- Born: 23 May 1923 Siddhakati, Bengal Presidency, British India
- Died: 28 April 2023 (aged 99) Vienna Woods, Austria
- Known for: Pioneering the Subaltern Studies Group

Academic background
- Alma mater: Presidency College, Calcutta; Calcutta University;

Academic work
- Institutions: University of Sussex; Australian National University;
- Notable students: Dipesh Chakrabarty; Partha Chatterjee; Gayatri Chakravorty Spivak;

= Ranajit Guha =

Indian historian (1923–2023)

Ranajit Guha (23 May 1923 – 28 April 2023) was an Indian historian and the founder of the Subaltern Studies Collective. Guha's scholarship challenged traditional elite-centered narratives, emphasising the agency of peasants and subaltern communities in shaping historical processes. His influential works, including Elementary Aspects of Peasant Insurgency in independent India, have left a lasting impact on the fields of South Asian history, postcolonial studies, and historiography. Guha was nominated an Honorary Fellow of the Australian Academy of the Humanities in 1996.

◆ Material provided ◆
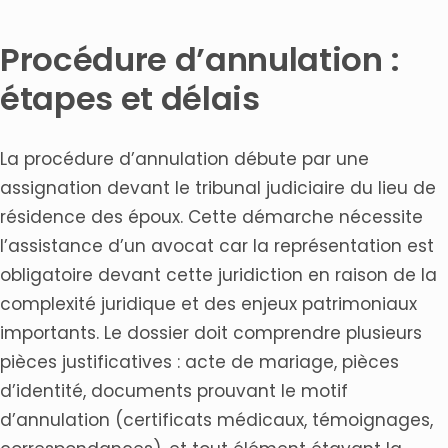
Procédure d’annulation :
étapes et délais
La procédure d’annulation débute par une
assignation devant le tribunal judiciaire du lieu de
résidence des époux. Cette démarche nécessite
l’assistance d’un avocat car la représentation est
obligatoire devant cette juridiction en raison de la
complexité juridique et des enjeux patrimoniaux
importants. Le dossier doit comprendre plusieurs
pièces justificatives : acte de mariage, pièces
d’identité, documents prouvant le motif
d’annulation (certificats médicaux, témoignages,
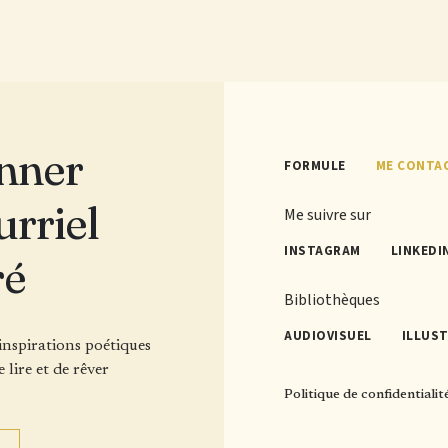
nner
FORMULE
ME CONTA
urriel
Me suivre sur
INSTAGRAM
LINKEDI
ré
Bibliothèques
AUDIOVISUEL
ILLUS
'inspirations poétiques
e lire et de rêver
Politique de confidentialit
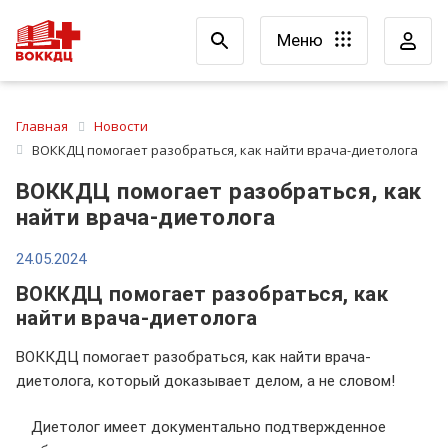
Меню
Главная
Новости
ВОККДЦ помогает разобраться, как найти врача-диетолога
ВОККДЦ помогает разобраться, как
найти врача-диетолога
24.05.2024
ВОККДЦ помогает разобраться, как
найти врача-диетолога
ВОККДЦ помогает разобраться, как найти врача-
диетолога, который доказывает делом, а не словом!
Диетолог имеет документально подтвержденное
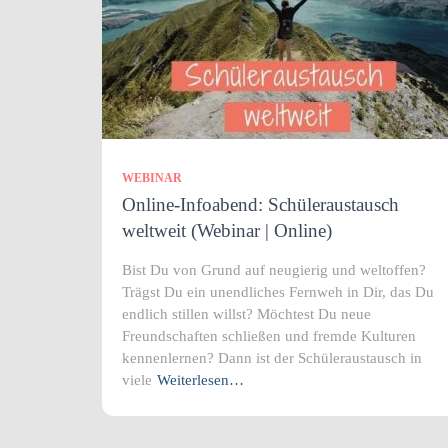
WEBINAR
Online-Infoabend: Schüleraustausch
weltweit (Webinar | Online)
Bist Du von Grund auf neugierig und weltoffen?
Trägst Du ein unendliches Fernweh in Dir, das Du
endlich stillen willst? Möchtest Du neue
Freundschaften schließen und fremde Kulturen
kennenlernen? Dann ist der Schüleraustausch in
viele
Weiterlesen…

◆ Exercise requirements ◆
Reproduce the passage on Ranajit Guha word for word, from "Academic background" up to and including "Indian historian (1923–2023)".

◆ Exercise answer ◆
Academic background
- Alma mater: Presidency College, Calcutta; Calcutta University;

Academic work
- Institutions: University of Sussex; Australian National University;
- Notable students: Dipesh Chakrabarty; Partha Chatterjee; Gayatri Chakravorty Spivak;

= Ranajit Guha =

Indian historian (1923–2023)